In either case, the locksLock is held for a very short time and I didn’t perceive it as source of slowdown in my profiling.
Usability
I think most of the cases of busy loops could be identifiable statically, thus we can automate value tracking. Without the value tracking support, adding a fence before the loop can mitigate the problem as for any value read we won’t have a violation (assuming proper sync path).
Regarding locksLock. It is not required for the correctness of the algorithm. We can use some lockless data structure or caching for recently accessed atomics. What is the preferred option for compiler-rt?
This would be useful to have for ticker synchronization algorithms/containers.
Yes, the code must be rebased on top of the main branch.
Yes, I think this should be a TSan mode enabled with an additional flag (but can say more reliably when look at a patch, the diff is hard to review/understand). If you just upload it a PR for an llvm fork (on the older revision, so that you don’t need to rebase), that would be already helpful for initial review.
Timestamps should be consistent across TSan code, if the rest uses 16 bits, this part should use 16 bits as well.
If I understand the paper right (memorize previous values for atomic variables, and return non-default values from loads when MM permits), this is part of the Relacy Race Detector back in 2008:
Later I ported it to TSan v1:
But unfortunately it was never ported to v2/v3 runtime.
I have made the following changes from the paper in this version:
Feature flag for robustness verification being disabled by default.
Remove value tracking. I might have missed some references.
Timestamps use 16bits like TSan.
There is a slight misunderstanding regarding the value tracking. RSan does not simulate the WMM. Value tracking is used for more fine granular understanding if divergence can happen between C++ and SC. It’s a feature to enable strong CAS along with possible Wait and BCAS primitives.
Wait and BCAS: The program will infinitely loop until the expected value is found. Thus we can ignore robustness violations on any value but the expected one.
Strong CAS: The programm cannot read (as CAS failure) the expected value. Thus we can ignore writes of this value have HBSC but not HB to the thread.

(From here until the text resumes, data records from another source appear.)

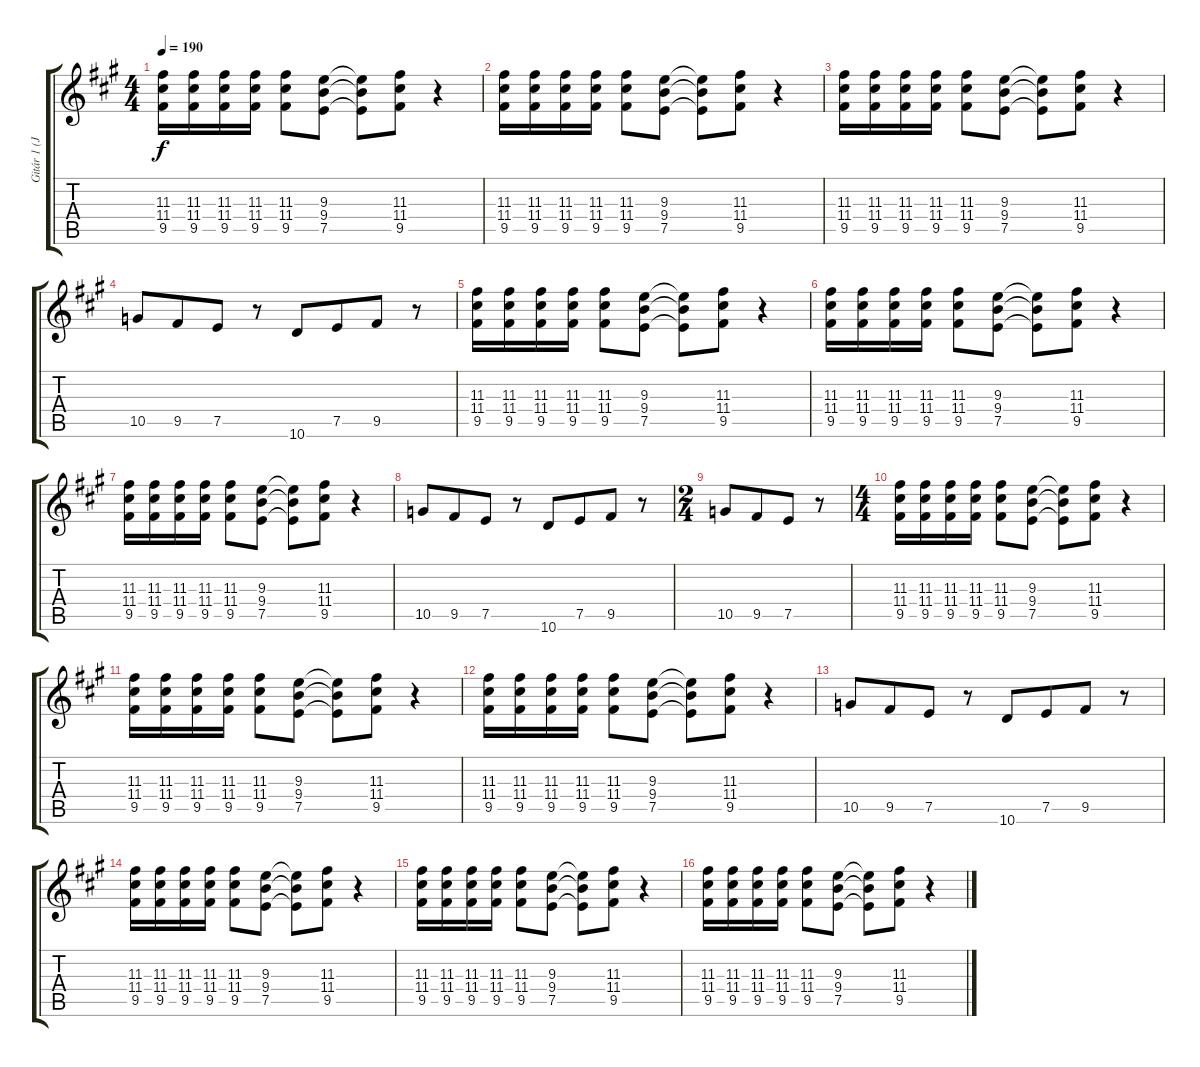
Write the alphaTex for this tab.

\track ("Gitár 1 (Janick Gers)" "Gitár 1 (J") {instrument distortionguitar}
\staff {score tabs}
\tuning (E4 B3 G3 D3 A2 E2) {hide}
\ts (4 4)
\tempo 190
\clef g2
\ks a
(11.3 11.4 9.5).16{dy f volume 12} (11.3 11.4 9.5).16 (11.3 11.4 9.5).16 (11.3 11.4 9.5).16 (11.3 11.4 9.5).8 (9.3 9.4 7.5).8 (9.3{t} 9.4{t} 7.5{t}).8 (11.3 11.4 9.5).8 r.4 |
(11.3 11.4 9.5).16 (11.3 11.4 9.5).16 (11.3 11.4 9.5).16 (11.3 11.4 9.5).16 (11.3 11.4 9.5).8 (9.3 9.4 7.5).8 (9.3{t} 9.4{t} 7.5{t}).8 (11.3 11.4 9.5).8 r.4 |
(11.3 11.4 9.5).16 (11.3 11.4 9.5).16 (11.3 11.4 9.5).16 (11.3 11.4 9.5).16 (11.3 11.4 9.5).8 (9.3 9.4 7.5).8 (9.3{t} 9.4{t} 7.5{t}).8 (11.3 11.4 9.5).8 r.4 |
10.5.8 9.5.8{beam merge} 7.5.8 r.8 10.6.8 7.5.8{beam merge} 9.5.8 r.8 |
(11.3 11.4 9.5).16 (11.3 11.4 9.5).16 (11.3 11.4 9.5).16 (11.3 11.4 9.5).16 (11.3 11.4 9.5).8 (9.3 9.4 7.5).8 (9.3{t} 9.4{t} 7.5{t}).8 (11.3 11.4 9.5).8 r.4 |
(11.3 11.4 9.5).16 (11.3 11.4 9.5).16 (11.3 11.4 9.5).16 (11.3 11.4 9.5).16 (11.3 11.4 9.5).8 (9.3 9.4 7.5).8 (9.3{t} 9.4{t} 7.5{t}).8 (11.3 11.4 9.5).8 r.4 |
(11.3 11.4 9.5).16 (11.3 11.4 9.5).16 (11.3 11.4 9.5).16 (11.3 11.4 9.5).16 (11.3 11.4 9.5).8 (9.3 9.4 7.5).8 (9.3{t} 9.4{t} 7.5{t}).8 (11.3 11.4 9.5).8 r.4 |
10.5.8 9.5.8{beam merge} 7.5.8 r.8 10.6.8 7.5.8{beam merge} 9.5.8 r.8 |
\ts (2 4)
10.5.8 9.5.8{beam merge} 7.5.8 r.8 |
\ts (4 4)
(11.3 11.4 9.5).16 (11.3 11.4 9.5).16 (11.3 11.4 9.5).16 (11.3 11.4 9.5).16 (11.3 11.4 9.5).8 (9.3 9.4 7.5).8 (9.3{t} 9.4{t} 7.5{t}).8 (11.3 11.4 9.5).8 r.4 |
(11.3 11.4 9.5).16 (11.3 11.4 9.5).16 (11.3 11.4 9.5).16 (11.3 11.4 9.5).16 (11.3 11.4 9.5).8 (9.3 9.4 7.5).8 (9.3{t} 9.4{t} 7.5{t}).8 (11.3 11.4 9.5).8 r.4 |
(11.3 11.4 9.5).16 (11.3 11.4 9.5).16 (11.3 11.4 9.5).16 (11.3 11.4 9.5).16 (11.3 11.4 9.5).8 (9.3 9.4 7.5).8 (9.3{t} 9.4{t} 7.5{t}).8 (11.3 11.4 9.5).8 r.4 |
10.5.8 9.5.8{beam merge} 7.5.8 r.8 10.6.8 7.5.8{beam merge} 9.5.8 r.8 |
(11.3 11.4 9.5).16 (11.3 11.4 9.5).16 (11.3 11.4 9.5).16 (11.3 11.4 9.5).16 (11.3 11.4 9.5).8 (9.3 9.4 7.5).8 (9.3{t} 9.4{t} 7.5{t}).8 (11.3 11.4 9.5).8 r.4 |
(11.3 11.4 9.5).16 (11.3 11.4 9.5).16 (11.3 11.4 9.5).16 (11.3 11.4 9.5).16 (11.3 11.4 9.5).8 (9.3 9.4 7.5).8 (9.3{t} 9.4{t} 7.5{t}).8 (11.3 11.4 9.5).8 r.4 |
(11.3 11.4 9.5).16 (11.3 11.4 9.5).16 (11.3 11.4 9.5).16 (11.3 11.4 9.5).16 (11.3 11.4 9.5).8 (9.3 9.4 7.5).8 (9.3{t} 9.4{t} 7.5{t}).8 (11.3 11.4 9.5).8 r.4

Okay, then I misunderstood what this is doing, and missing rationale behind the approach.
Do I understand correctly that what the tool finds is not bugs?
There are useful algorithms that are not sequentially consistent and/or not non linearizable.
Instead of proving that an algorithms is SC, and then using tools that can verify only SC algorithms, why not make tools verify non-SC algorithms?
RSan identifies robustness violations — executions where the WMM diverges from SC. These violations might not be bugs, but many times they can result in bugs. Even experts can get this wrong and bugs will surface when the program is ported to ARM from x86.
While not all useful algorithms are sequentially consistent and/or not non linearizable, many still are. By making sure a program is robust we have SC guarantees while using less synchronization primitives allowing for better performance and changes to optimize the code without introducing weak behaviour.
The reason to try verify using SC instead of verifying non-SC is that verifying non-SC is hard. If we verify the current execution we are susceptible to observer effect introducing synchronization that does not exist in the program, thus missing execution paths that might contain races [example 1.1]. Even if we manage to avoid observer effect, testing on stronger hardware (x86-TSO) will miss executions that happen on weaker hardware (ARM, Power) [1].
Current approaches try to address this by simulating the memory model to access different possible code paths. This is problematic since we either have unbounded memory usage due to storing the entire execution graph [example 7.2] or sacrifice completeness and miss possible executions [example 7.1].